__Document section__.
##########

Cowgill earned a PhD from Iowa State University in 1956. Later she worked as an analytical chemist for the limnologist G. Evelyn Hutchinson. Her first journal articles, some published jointly with Hutchinson, appeared in the early 1960s.

Cowgill was living in Colorado as of 2003. In addition to her scientific research, she was an activist with the American Civil Liberties Union.

Work and findings

Pottos
In 1959, three pairs of pottos from West Africa arrived at Yale's Osborn Zoological Laboratory. At first they lived in the laboratory with a number of other nocturnal prosimians that Cowgill and Hutchinson were studying. In 1964, Cowgill took two of the pairs to live with her. She looked after them until 1981, when she gave the sole surviving male to a colleague.

While the pottos were with her, Cowgill published a number of journal articles on their anatomy, diet, reproduction, illnesses and recovery, and social behaviour. These publications constitute one of the few long-term studies of pottos in captivity.

Maya agriculture
Between 1961 and 1963, Cowgill and Hutchinson made studies of soil in the Petén Basin, Guatemala, with the aim of learning about the effects of agricultural practices of the pre-Columbian Maya civilization. Their findings reported that Maya cultivation methods had gradually robbed the soil of vital elements, meaning that it eventually became unable to sustain crops. Some scholars have linked this exhaustion of the soil to the 10th-century decline of the Maya urban settlements in the Petén region.

Sex ratio and childhood mortality
Cowgill's research into gender and child mortality covered both historical records in England and contemporary observations in Guatemala. Using birth and death records from the parish registers of York between 1538 and 1812, Cowgill found that throughout the city's history, girls at every stage of childhood had died at a higher rate than boys of the same age. This resulted in an adult sex ratio of 136 males for every 100 females. Cowgill theorised that this was partly because girls were more likely to be victims of infanticide, and partly because sons tended to receive better feeding and care than daughters.

##########

__Information shown__.
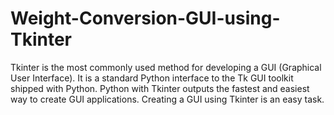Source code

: # Weight-Conversion-GUI-using-Tkinter
Tkinter is the most commonly used method for developing a GUI (Graphical User Interface). It is a standard Python interface to the Tk GUI toolkit shipped with Python. Python with Tkinter outputs the fastest and easiest way to create GUI applications. Creating a GUI using Tkinter is an easy task.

##########

__Check your understanding__.
1. The passage about Cowgill names the subjects of her journal articles on the pottos. List all of them.
2. In the passage about Cowgill, what adult sex ratio resulted from the higher childhood death rate of girls in York?
3. Carry on the passage about Cowgill from its last sentence.

__Per-task answers__.
1. anatomy, diet, reproduction, illnesses and recovery, social behaviour

2. 136 males for every 100 females.

3.
In Guatemala, Cowgill studied an indigenous village where the sex ratio was even more skewed—178:100. Cowgill observed that mothers in this village breastfed sons for much longer than daughters, and tended to give them preferential treatment even after weaning. Cowgill and Hutchinson also speculated that the sexually provocative behaviour of young girls in this village might be a survival mechanism.

Seasons of birth
Cowgill undertook one of the first scientific studies of seasonality in human reproduction. Taking data from historical records and indigenous peoples in various countries, she concluded that conception and birth in human beings, like that of many other animals, followed seasonal patterns to a degree. Because the pattern was different in the Northern and Southern Hemispheres, Cowgill hypothesised that weather was the determining factor. However, she found that in urbanised and industrialised areas the pattern had been disrupted. Her 1966 article on the topic, published in the journal Ecology, has formed the basis for subsequent research by other scientists.

Selenium and AIDS
In 1997, Cowgill gauged the selenium content of soil in various locations in the United States by measuring the amount of the mineral that was absorbed by alfalfa. She then correlated this information with the mortality rate of AIDS in the area. She found that the more selenium there was in the soil, the lower mortality from AIDS was. The relationship was especially strong among African-Americans.

Publications

 Bajo de Santa Fe (with G.E. Hutchinson). Book, 1963.

 The history of Laguna de Petenxil, a small lake in Northern Guatemala. Book, 1966.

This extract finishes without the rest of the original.